Does an Increase in the Minimum Wage Hurt Small Businesses?

Much has been said and written recently about raising the Federal or state minimum wage. One of the groups concerned about an increase in the minimum wage is the businesses that have employees earning this entry level amount.

Currently, the minimum wage in Ohio is $7.95 an hour, slightly higher than the national level of $7.25. The minimum hourly amount is $3.98 for employees such as those in food service who are expected to earn at least $30 a month in tips.

Some Pros & Cons

President Barack Obama and many others have recently proposed that this standard be raised to help those who work at this low end of the wage scale. Those in favor of this increase suggest that an increase in the minimum wage should occur so that workers can catch up with the cost of living and earn what is often referred to as a living wage. It also argued that this increase in earnings would provide more money for people to spend, thus helping the economy.

Not all business owners agree that raising the minimum wage is good for them or the economy. Many suggest that an increase in the minimum wage does not help the economy and can actually increase unemployment.

Their argument is based on basic economics.
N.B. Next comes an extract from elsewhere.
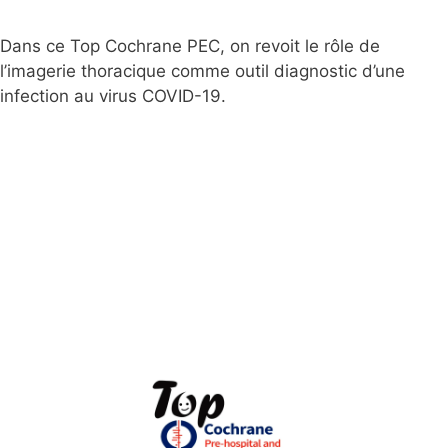
Dans ce Top Cochrane PEC, on revoit le rôle de
l’imagerie thoracique comme outil diagnostic d’une
infection au virus COVID-19.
If the price of a product increases, the demand for that product will decrease. If the price of hiring minimum wage employees increases, the business owner may not be able to afford  hiring as many of these workers or at least may have to reduce the hours worked by these employees.

“Typically, small businesses lay off minimum wage workers when the minimum wage is raised (e.g., gas stations laying off full-service attendants). This raises unemployment and thus runs counter to the objective of reducing poverty," according to Vinnie Gajalla, Professor of Economics at Tiffin University.
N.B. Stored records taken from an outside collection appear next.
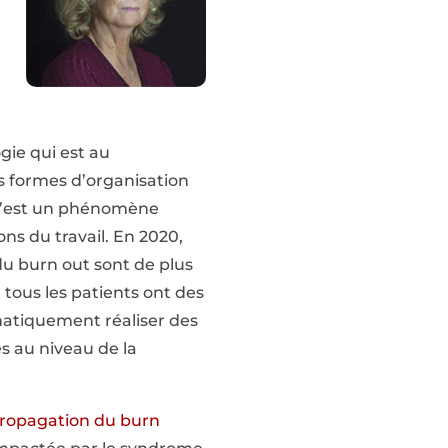
gie qui est au
s formes d’organisation
. C’est un phénomène
ons du travail. En 2020,
u burn out sont de plus
 tous les patients ont des
matiquement réaliser des
s au niveau de la
propagation du burn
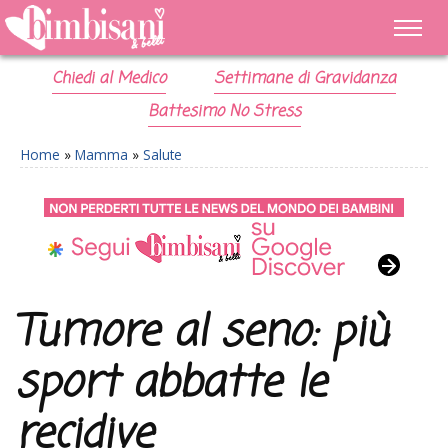
Chiedi al Medico
Settimane di Gravidanza
Battesimo No Stress
Home
»
Mamma
»
Salute
Tumore al seno: più
sport abbatte le
recidive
“While no one can argue that the current minimum wage is not a living wage, many (if not most) of minimum wage earners work multiple jobs and/or have other family members working.  I don't think the minimum wage is intended to provide a comfortable life indefinitely - it should provide a first rung on the ladder of success.  Raising the minimum wage won't raise the ladder, but it will break off the bottom rung,” according to Rocky River’s John Miller who spent 40 years making decisions on automation/mechanization and international sourcing.

As with many issues in economics, it is difficult to prove whether an increase in the minimum wage really does increase the unemployment level. Economists and other experts argue for both sides of this dispute.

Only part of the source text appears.